SARS-CoV-2: Krankenkassen sehen Finanzierung von Massentests kritisch

Berlin – Die Krankenkassen machen Front gegen Pläne von Bundesgesundheitsminister Jens Spahn (CDU), wonach sie die Kosten von Tests auf SARS-CoV-2 auch bei einer starken Erhöhung der Testzahlen tragen sollen.
Die Große Koalition will die Zahl der Tests massiv ausweiten, die Krankenkassen sollen nach diesen Plänen auch die Kosten für symptomunabhängige Tests übernehmen. Bisher wird in der Regel nur bei einem begründeten Verdacht auf SARS-CoV-2 getestet.
Zwar sei das Ziel des Gesetzes zu begrüßen, schnell flächendeckende Testungen zu ermöglichen, sagte der Chef des AOK-Bundesverbandes, Martin Litsch, dem RedaktionsNetzwerk Deutschland (RND). Klar sei aber auch, dass es sich um eine Maßnahme zum allgemeinen Bevölkerungsschutz handele.
Infektionsschutz und Seuchenbekämpfung gehörten zur Gefahrenabwehr, für die grundsätzlich die Länder die Aufgaben- und Ausgabenverantwortung tragen, so Litsch. Daher sei die Übertragung der Kosten auf die Krankenkassen „rechtlich fragwürdig“.
Spahn plant, die Zahl der Tests von derzeit wöchentlich rund 650.000 deutlich zu steigern. In einem Arbeitsentwurf wurde eine Zahl von zusätzlich 4,5 Millionen genannt. Die Kosten würden sich geschätzt bei dieser Größenordnung dem Gesetzentwurf zufolge auf bis zu 1,5 Milliarden Euro pro Monat belaufen.

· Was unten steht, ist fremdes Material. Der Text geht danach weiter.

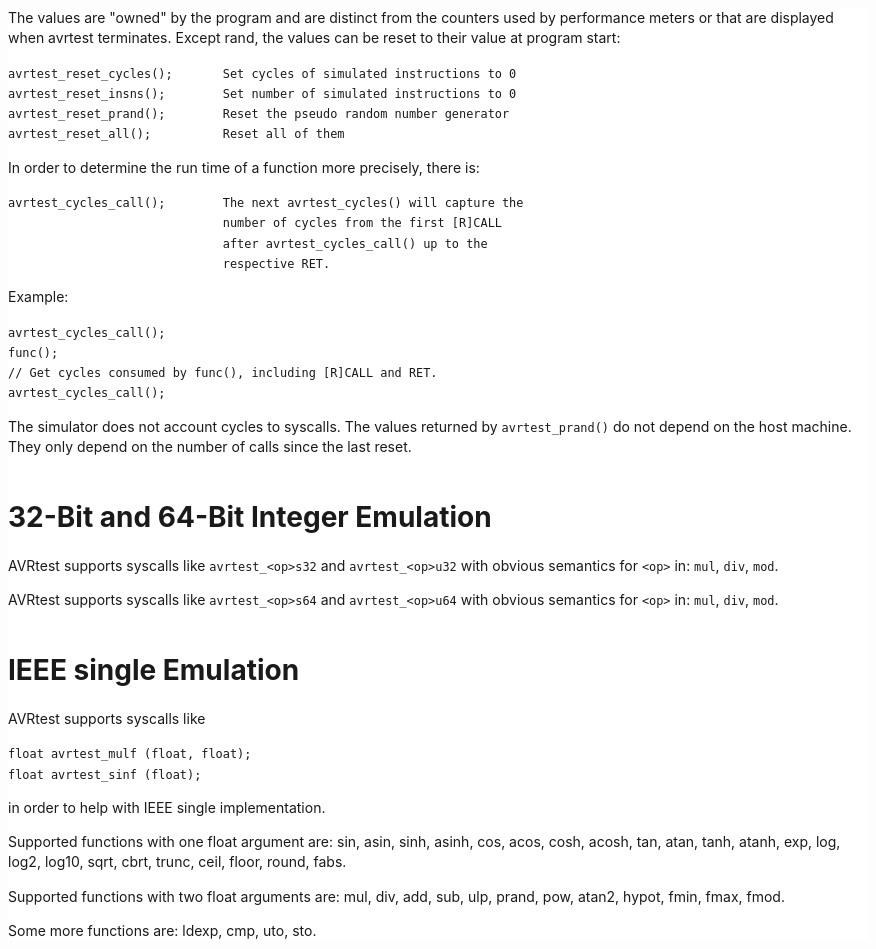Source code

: The values are "owned" by the program and are distinct from the
counters used by performance meters or that are displayed when avrtest
terminates.  Except rand, the values can be reset to their value at
program start:

    avrtest_reset_cycles();       Set cycles of simulated instructions to 0
    avrtest_reset_insns();        Set number of simulated instructions to 0
    avrtest_reset_prand();        Reset the pseudo random number generator
    avrtest_reset_all();          Reset all of them

In order to determine the run time of a function more precisely, there is:

    avrtest_cycles_call();        The next avrtest_cycles() will capture the
                                  number of cycles from the first [R]CALL
                                  after avrtest_cycles_call() up to the
                                  respective RET.
Example:

    avrtest_cycles_call();
    func();
    // Get cycles consumed by func(), including [R]CALL and RET.
    avrtest_cycles_call();

The simulator does not account cycles to syscalls.
The values returned by `avrtest_prand()` do not depend on the host machine.
They only depend on the number of calls since the last reset.


32-Bit and 64-Bit Integer Emulation
===================================

AVRtest supports syscalls like `avrtest_<op>s32` and `avrtest_<op>u32`
with obvious semantics for `<op>` in: `mul`, `div`, `mod`.

AVRtest supports syscalls like `avrtest_<op>s64` and `avrtest_<op>u64`
with obvious semantics for `<op>` in: `mul`, `div`, `mod`.


IEEE single Emulation
======================

AVRtest supports syscalls like

    float avrtest_mulf (float, float);
    float avrtest_sinf (float);

in order to help with IEEE single implementation.

Supported functions with one float argument are:
    sin, asin, sinh, asinh, cos, acos, cosh, acosh, tan, atan, tanh, atanh,
    exp, log, log2, log10, sqrt, cbrt, trunc, ceil, floor, round, fabs.

Supported functions with two float arguments are:
    mul, div, add, sub, ulp, prand,
    pow, atan2, hypot, fmin, fmax, fmod.

Some more functions are:
    ldexp, cmp, uto, sto.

Das Ministerium hat die Größenordnung aber bereits dementiert – dies sei „nicht nötig und nicht realistisch“. Durch die flächendeckenden Untersuchungen sollen der schrittweise Ausstieg aus den Kontaktbeschränkungen und die Rückkehr zum normalen Wirtschaftsleben ermöglicht werden.
Litsch sagte, es müsse unterschieden werden zwischen der individuellen Gesundheitsvorsorge der Versicherten, für die die Kassen zuständig sei, und dem vom individuellen Versicherungsstatus unabhängigen allgemeinen Infektionsschutz, der in die Zuständigkeit der Gesundheitsbehörden falle. Die Krankenkassen seien keine „allgemeinen Infektionsschutzbehörden“.